» Exercise instructions: Your answer must be every line of the data below that holds the string "CROSS", copied exactly.

» Material provided:

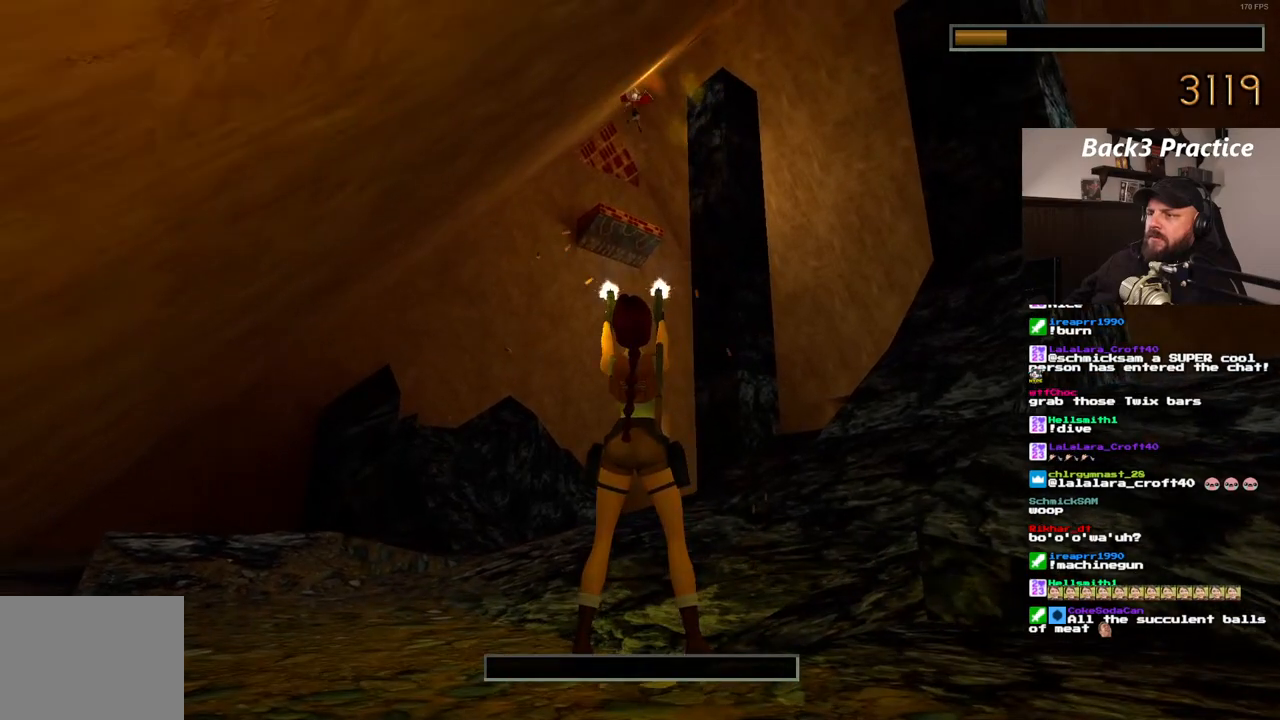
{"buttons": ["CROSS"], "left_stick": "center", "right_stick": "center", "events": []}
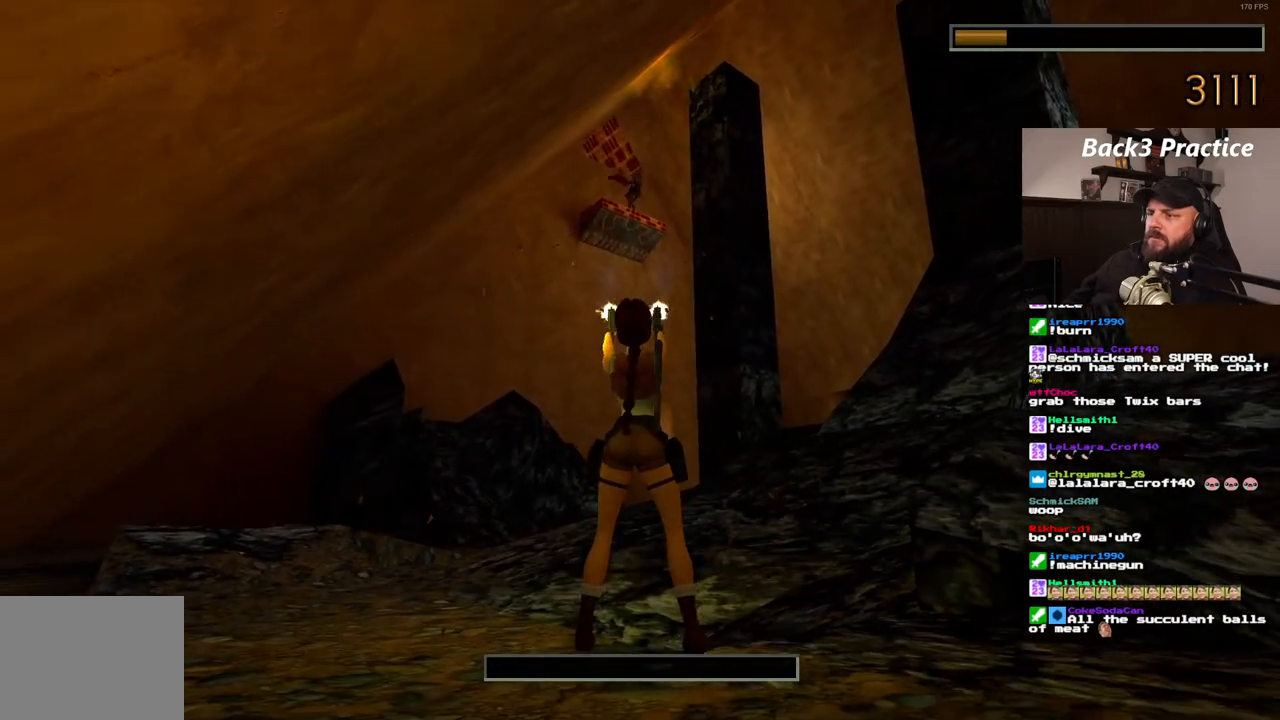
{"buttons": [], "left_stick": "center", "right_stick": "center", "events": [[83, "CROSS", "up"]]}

---

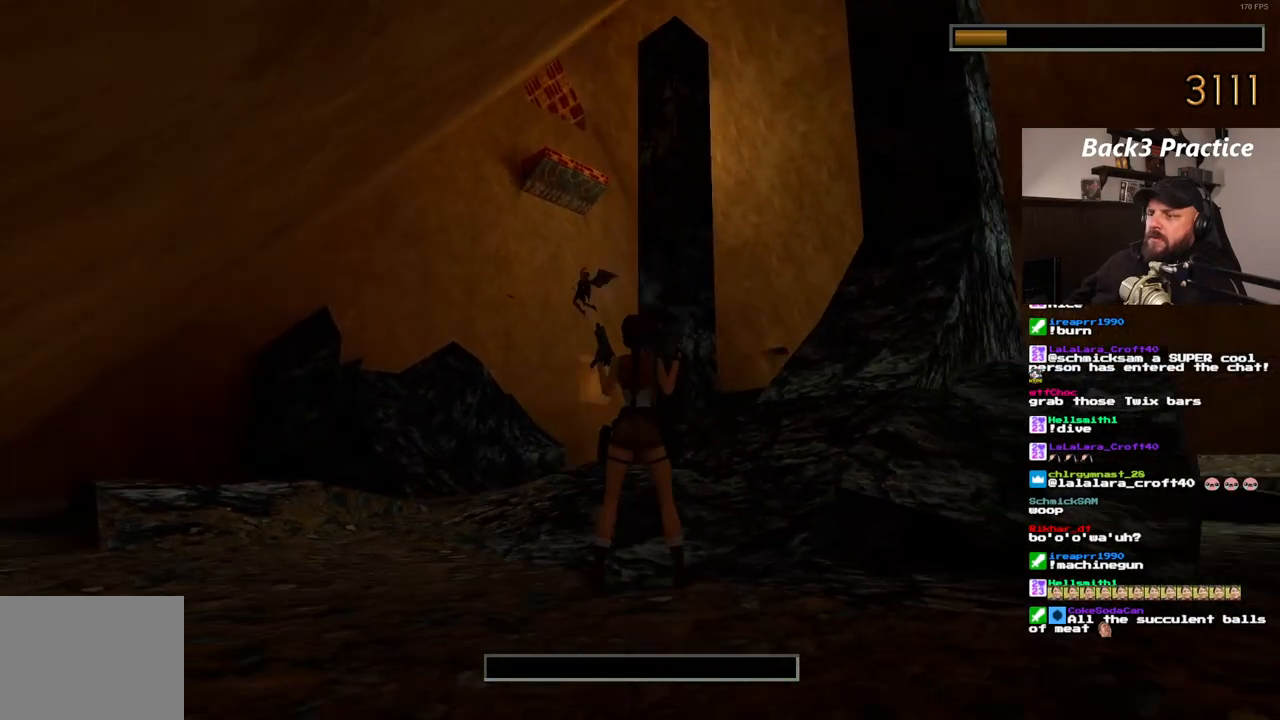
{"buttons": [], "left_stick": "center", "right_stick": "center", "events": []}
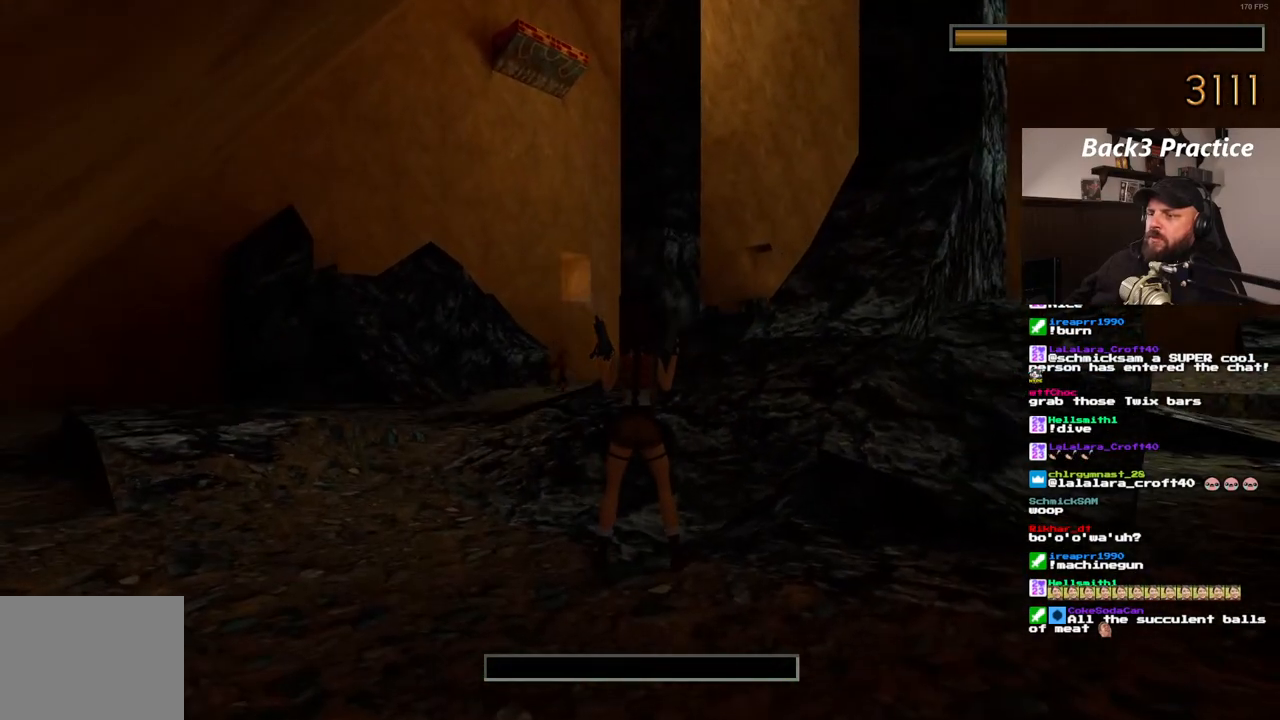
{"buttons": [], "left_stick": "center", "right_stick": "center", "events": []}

...

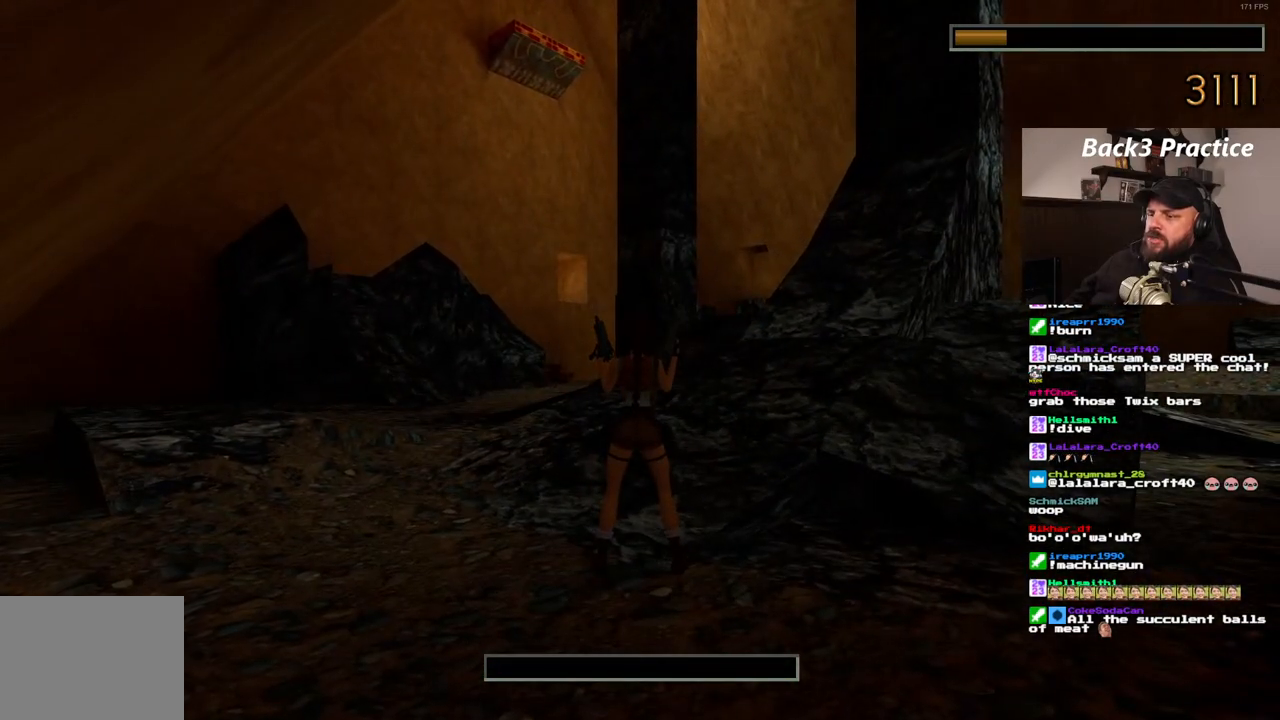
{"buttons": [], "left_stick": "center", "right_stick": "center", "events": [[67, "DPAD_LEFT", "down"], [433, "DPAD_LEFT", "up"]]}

» Written solution:
{"buttons": ["CROSS"], "left_stick": "center", "right_stick": "center", "events": []}
{"buttons": [], "left_stick": "center", "right_stick": "center", "events": [[83, "CROSS", "up"]]}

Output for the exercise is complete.